> [TASK REQUIREMENTS] The complete listing below should be transcribed precisely.

> [PROVIDED DATA]
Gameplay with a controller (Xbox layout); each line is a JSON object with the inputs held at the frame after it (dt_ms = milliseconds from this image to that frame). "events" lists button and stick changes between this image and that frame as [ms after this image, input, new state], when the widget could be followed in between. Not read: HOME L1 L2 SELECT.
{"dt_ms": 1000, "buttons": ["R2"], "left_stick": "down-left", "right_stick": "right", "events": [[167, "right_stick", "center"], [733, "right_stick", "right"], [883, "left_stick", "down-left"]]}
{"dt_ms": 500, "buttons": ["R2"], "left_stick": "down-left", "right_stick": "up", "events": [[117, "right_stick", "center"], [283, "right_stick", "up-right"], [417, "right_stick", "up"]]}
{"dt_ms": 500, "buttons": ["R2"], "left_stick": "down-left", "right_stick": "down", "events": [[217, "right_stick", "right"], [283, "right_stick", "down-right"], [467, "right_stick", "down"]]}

> [OUTPUT FOR THIS EXERCISE]
Gameplay with a controller (Xbox layout); each line is a JSON object with the inputs held at the frame after it (dt_ms = milliseconds from this image to that frame). "events" lists button and stick changes between this image and that frame as [ms after this image, input, new state], when the widget could be followed in between. Not read: HOME L1 L2 SELECT.
{"dt_ms": 1000, "buttons": ["R2"], "left_stick": "down-left", "right_stick": "right", "events": [[167, "right_stick", "center"], [733, "right_stick", "right"], [883, "left_stick", "down-left"]]}
{"dt_ms": 500, "buttons": ["R2"], "left_stick": "down-left", "right_stick": "up", "events": [[117, "right_stick", "center"], [283, "right_stick", "up-right"], [417, "right_stick", "up"]]}
{"dt_ms": 500, "buttons": ["R2"], "left_stick": "down-left", "right_stick": "down", "events": [[217, "right_stick", "right"], [283, "right_stick", "down-right"], [467, "right_stick", "down"]]}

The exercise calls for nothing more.